Members of the Sybene-Chesapeake Senior Center all cited the desserts she regularly makes for the facility’s events, when discussing her contributions to the center.
“She always brings in home-baked stuff,” Darlene Green, the center’s director said.
Cecil was named as the 2017 Senior of the Year at the group’s annual Senior Day at the Lawrence County Fairgrounds this spring.
“Opal is one of those people, where, when she walks in, everybody says ‘Opal is in the house!’” Green said. “She’s very faithful, and she’s been coming here since we started the Sybene Senior Center about three and a half years ago.”
Donna McClure, of the center’s board, also praised her.
“She really enjoys coming to the senior center,” she said. “She brings cakes for us, and they’re always so good.”

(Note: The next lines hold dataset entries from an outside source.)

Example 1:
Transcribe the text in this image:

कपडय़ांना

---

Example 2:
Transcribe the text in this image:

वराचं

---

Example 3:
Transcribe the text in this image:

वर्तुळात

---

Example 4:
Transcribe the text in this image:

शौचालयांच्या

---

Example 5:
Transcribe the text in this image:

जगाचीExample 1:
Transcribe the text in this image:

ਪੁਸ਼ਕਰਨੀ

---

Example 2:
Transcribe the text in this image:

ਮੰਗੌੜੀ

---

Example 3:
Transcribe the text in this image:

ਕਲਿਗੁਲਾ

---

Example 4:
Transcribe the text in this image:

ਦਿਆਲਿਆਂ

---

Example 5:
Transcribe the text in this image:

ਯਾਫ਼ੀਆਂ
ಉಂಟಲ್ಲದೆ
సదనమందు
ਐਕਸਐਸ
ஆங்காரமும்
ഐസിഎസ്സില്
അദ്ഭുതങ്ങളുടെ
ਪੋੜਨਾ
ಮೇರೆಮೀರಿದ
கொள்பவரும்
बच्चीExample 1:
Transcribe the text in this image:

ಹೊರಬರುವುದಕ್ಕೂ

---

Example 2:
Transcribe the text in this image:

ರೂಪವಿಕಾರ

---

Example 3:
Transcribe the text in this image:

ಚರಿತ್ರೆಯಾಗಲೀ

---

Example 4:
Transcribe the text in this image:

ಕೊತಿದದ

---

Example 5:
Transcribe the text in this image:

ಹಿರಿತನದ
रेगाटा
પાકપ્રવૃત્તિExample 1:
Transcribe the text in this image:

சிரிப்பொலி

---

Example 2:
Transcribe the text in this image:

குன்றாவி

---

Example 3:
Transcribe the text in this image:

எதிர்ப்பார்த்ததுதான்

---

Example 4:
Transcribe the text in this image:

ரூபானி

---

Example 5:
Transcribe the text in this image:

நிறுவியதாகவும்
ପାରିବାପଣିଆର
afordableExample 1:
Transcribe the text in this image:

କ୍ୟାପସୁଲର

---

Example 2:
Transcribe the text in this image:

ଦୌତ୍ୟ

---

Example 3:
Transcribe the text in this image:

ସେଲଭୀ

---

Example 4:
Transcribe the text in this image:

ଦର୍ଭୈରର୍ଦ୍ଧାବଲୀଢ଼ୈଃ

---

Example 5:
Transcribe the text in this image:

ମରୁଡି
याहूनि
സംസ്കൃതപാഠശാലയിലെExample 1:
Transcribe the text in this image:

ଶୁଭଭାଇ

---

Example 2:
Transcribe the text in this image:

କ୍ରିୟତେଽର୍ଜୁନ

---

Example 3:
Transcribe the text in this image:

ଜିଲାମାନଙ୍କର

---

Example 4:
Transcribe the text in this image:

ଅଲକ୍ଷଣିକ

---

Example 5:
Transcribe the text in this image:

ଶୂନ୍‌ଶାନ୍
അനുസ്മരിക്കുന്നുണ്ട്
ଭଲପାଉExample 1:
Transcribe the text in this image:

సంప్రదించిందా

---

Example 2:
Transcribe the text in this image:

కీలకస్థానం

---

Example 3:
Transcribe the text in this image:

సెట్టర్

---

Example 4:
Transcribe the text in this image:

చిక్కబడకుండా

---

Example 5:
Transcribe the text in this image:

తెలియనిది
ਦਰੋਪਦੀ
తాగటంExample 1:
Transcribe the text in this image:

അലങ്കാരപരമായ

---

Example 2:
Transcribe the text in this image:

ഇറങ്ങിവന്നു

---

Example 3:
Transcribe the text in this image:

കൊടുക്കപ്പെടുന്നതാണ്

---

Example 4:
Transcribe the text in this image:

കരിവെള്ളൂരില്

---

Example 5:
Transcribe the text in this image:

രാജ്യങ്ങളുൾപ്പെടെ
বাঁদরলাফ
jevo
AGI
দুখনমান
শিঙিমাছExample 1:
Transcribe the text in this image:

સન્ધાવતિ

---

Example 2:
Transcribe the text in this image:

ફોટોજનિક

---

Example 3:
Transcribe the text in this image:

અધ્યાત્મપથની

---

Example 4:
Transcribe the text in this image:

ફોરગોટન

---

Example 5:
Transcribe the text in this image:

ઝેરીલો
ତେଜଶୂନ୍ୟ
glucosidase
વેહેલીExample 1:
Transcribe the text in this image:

Cecil, who is the widow of Colbert Cecil and has two sons and a daughter, spoke of her experience at the center.
“People are always so nice, friendly and helpful,” she said on Friday, during the center’s Father’s Day luncheon. “They’re a nice bunch of people to be with.”
She ran a restaurant for 13 years and, during World War II, worked for the Sylvania electronics company.
“She was one of the local Rosie the Riveters,” her son, Robert, said of his mother’s experience there. “They worked on government contracts.”
He said, due to the secrecy of the war effort, Sylvania workers would assemble portions of larger items needed, but were not told of their full use.
Robert described his mother as “a real good cook,” who enjoys playing cards and doing word searches.
“She keeps busy,” he said.
Friday’s luncheon, which featured sub sandwiches from the Walmart deli, is one of the last events the center will host at its current location, a modular unit on the grounds of the Chesapeake Senior Center.
They are set to move to the first floor of the newly-constructed Proctor’s Landing senior living apartments in Rome Township, across from the Lawrence County Fairgrounds.
Green said a specific date has not been set, but the move will come in the next few weeks. She said details will, hopefully be confirmed next week. With the move, the name of the organization will change to the Proctorville Senior Center, she said.
Six seniors who attend the Sybene-Chespapeake Senior Center, Lorene Plybon, Reva Freeman, Dorothy Moore, Mary Lou Nicely, Oreatha Kiser and Barbara Teller, will be taking up residence in the new apartments over the center.
Green said they were honored at Friday’s lunch, where she presented each of them with mini shopping carts.
“They can use them when they use a laundromat on the same floor,” she said. “And they can get groceries back to their room with them.”
Until the move, the center will continue with its regular Monday, Wednesday and Friday hours of operation in Chesapeake, Green said, which includes a Wednesday Bible study at 10:45 a.m.
On June 30, the center will host its monthly “Our Day” dinner at First Baptist Church in Proctorville, featuring food and entertainment, which is open to the public. Entertainment begins at 11 a.m. and food is served after.